About Me

I started learning to code as a kid in the late 90’s. I was fascinated with computers and I wanted to make my own computer games. There were no kids coding tutorials or YouTube available then so I used the dial-up Internet in my Dad’s office to search for game programming tutorials on Yahoo! and Excite.com, using up all his printer paper to print out QBasic computer code that I’d take home and type into my old 486 computer.

I discovered Linux in 2002 after reading the book ‘Rebel Code’ that I found in the local library. The first Linux distribution I used was Red Hat Linux 7.3, before Red Hat split into RHEL and Fedora Core, that I found on 3 CDs attached to the back of a magazine. I fell in love with the freedom and variety that Linux offered and the ability to change things and make my system my own if I wanted to. I’ve used most of the major Linux distros, distro-hopping from Red Hat and Fedora, Ubuntu, Debian, Slackware, SUSE, Mandrake, PCLinuxOS, Linux Mint, Gentoo, Arch Linux…. I’ve tried my hand at LFS and building my own distribution, and I’ve used all of the BSD’s and OpenSolaris as well.

I was hired for my first web development job in 2008 to build and maintain a website for a local “adult entertainment” business. Their website was built in Adobe Flash by a previous developer who they had cut ties with and no one had access to the source code for the existing website, so I rebuilt the site in WordPress to make it easy for the staff to update content.

For the next few years I worked mainly as a freelancer or contractor, building and maintaining websites for clients and small businesses. In 2012, I worked for a small IT service provider in Sydney that developed course enrolment software for schools and colleges. This was my first exposure to “real” Unix servers, mainly FreeBSD and Red Hat Linux.

In 2017, I was hired as a Technical Lead for a Sydney Media company where I was responsible for a team of developers and over 70 high-traffic commercial websites, including managing the entire AWS environment, production Linux servers, and the security and reliability of all the digital assets.

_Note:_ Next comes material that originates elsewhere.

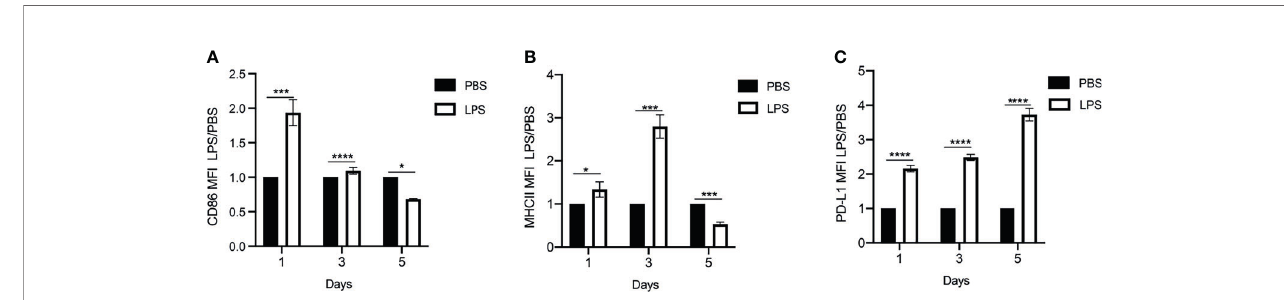
FIGURE 1 | Generation of exhausted monocytes via repetitive LPS challenges. BMDMs were treated with PBS or high dose LPS (100ng/mL) for 5 days. (A – C) The Mean Fluorescent Intensity (MFI) of CD86, MHCII and PD-L1 on day 1, 3 and 5 were monitored using fl ow cytometry. The relative fold changes in MFIs of CD86, MHCII and PD-L1 comparing LPS-treated vs PBS-treated monocytes were determined and plotted in the graphs. Data were representative of three independent experiments, and error bars represent means ± SEM (n=3 for each group). *p < 0.05, ***p < 0.001, ****p < 0.0001, Student t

I currently work as a Technical Specialist (Linux Systems) for an Australian University. I’m responsible for operational support, systems administration and automation across a fleet of Enterprise Linux servers.

Most days I find myself building and maintaining Linux servers, writing scripts and automations using tools like Python and Ansible, responding to service tickets and implementing services across the organisation.